DATA FOR REVIEW:
= Beginning of Section =

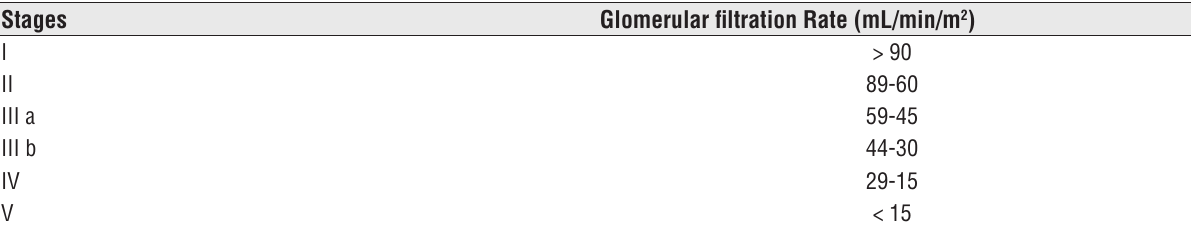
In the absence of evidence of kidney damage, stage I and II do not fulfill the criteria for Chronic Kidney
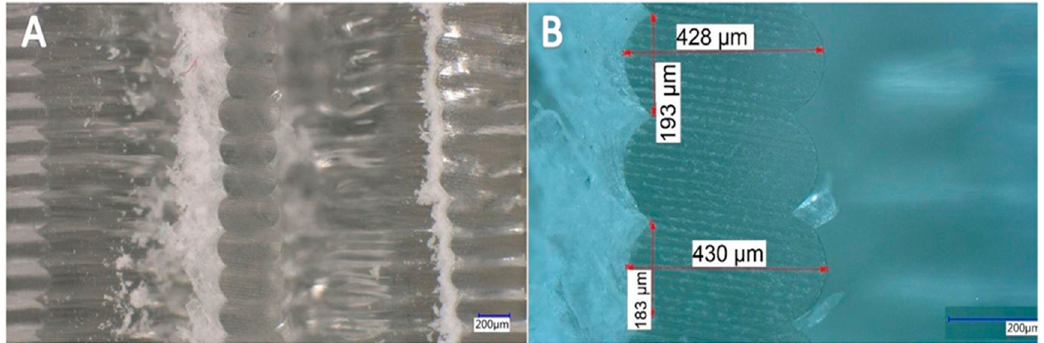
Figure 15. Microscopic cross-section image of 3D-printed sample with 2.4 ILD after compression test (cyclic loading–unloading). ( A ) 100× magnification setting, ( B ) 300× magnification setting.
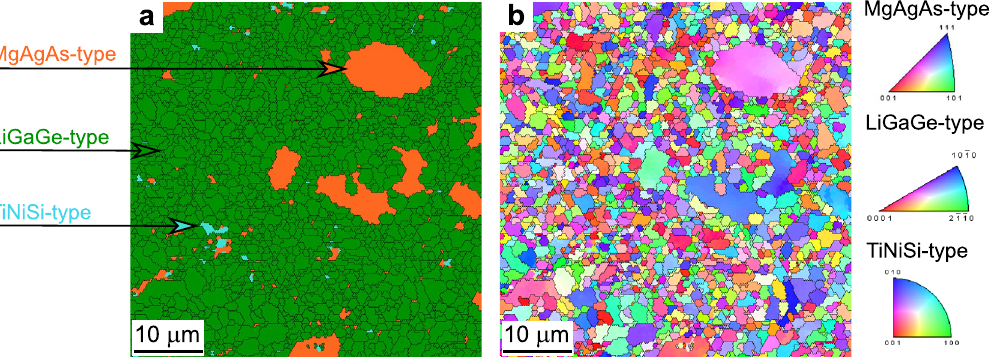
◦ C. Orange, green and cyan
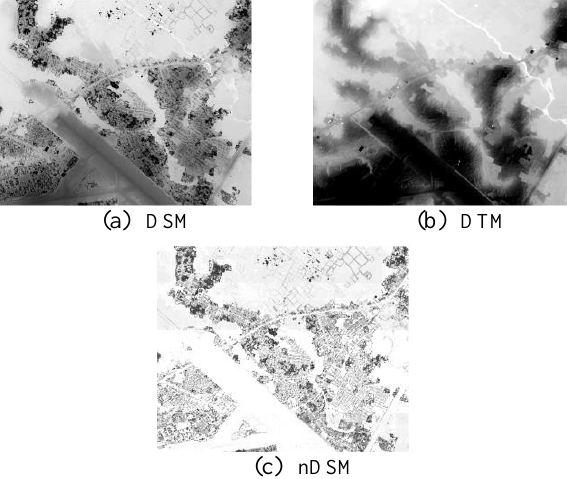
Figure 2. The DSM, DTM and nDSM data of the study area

= End of Section =
= Beginning of Section =

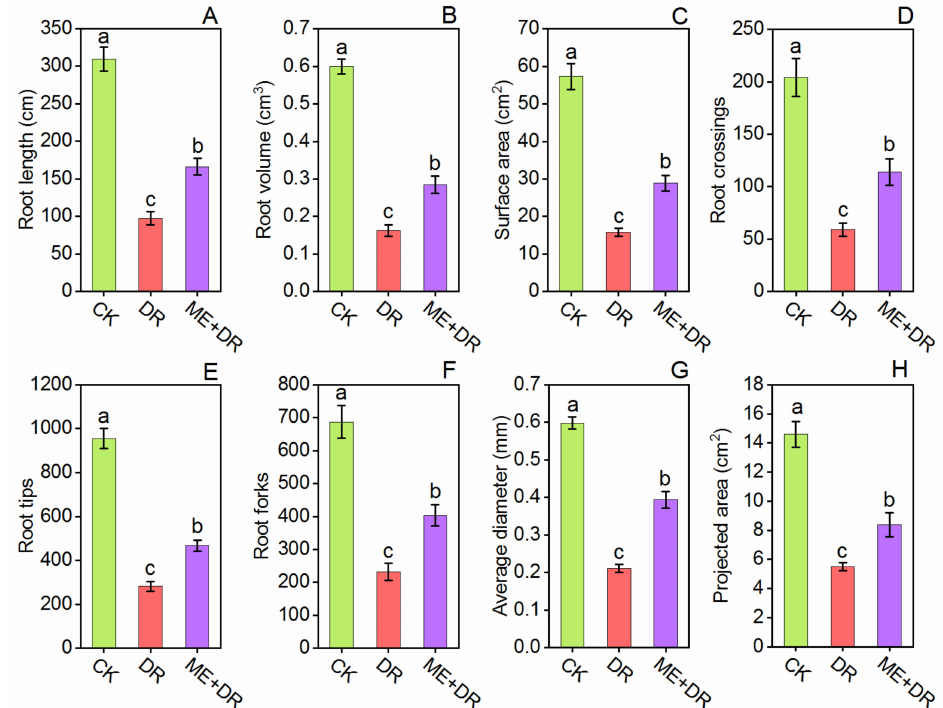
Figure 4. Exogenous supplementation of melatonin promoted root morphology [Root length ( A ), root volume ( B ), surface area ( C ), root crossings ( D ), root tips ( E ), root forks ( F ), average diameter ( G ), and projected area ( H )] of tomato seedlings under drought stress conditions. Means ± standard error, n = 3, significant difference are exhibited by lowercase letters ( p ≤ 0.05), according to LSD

= End of Section =
= Beginning of Section =

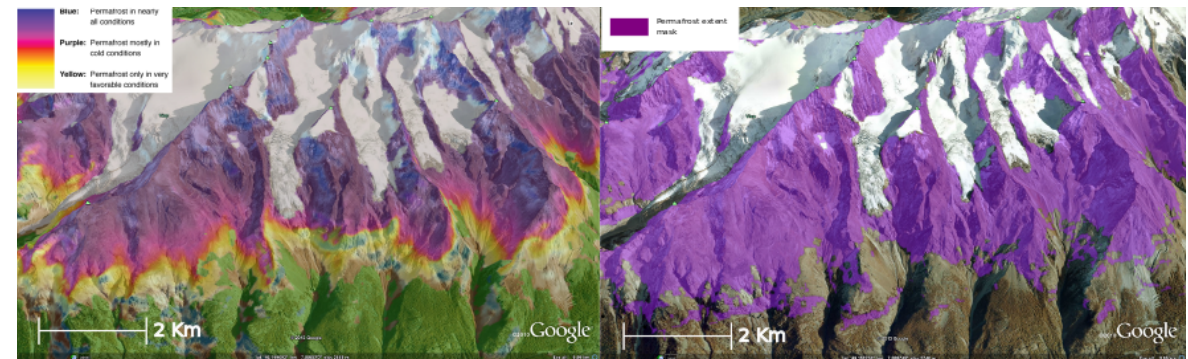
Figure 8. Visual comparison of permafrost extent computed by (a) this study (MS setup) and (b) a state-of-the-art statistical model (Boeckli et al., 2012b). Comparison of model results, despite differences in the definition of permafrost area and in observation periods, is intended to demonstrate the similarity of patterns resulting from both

= End of Section =

EXERCISE:
Copy out exactly the material that runs from the line with "green and cyan" to the line with "Figure 2. The", ends included, and leave the pictures behind.

EXERCISE RESPONSE:
◦ C. Orange, green and cyan
Figure 2. The DSM, DTM and nDSM data of the study area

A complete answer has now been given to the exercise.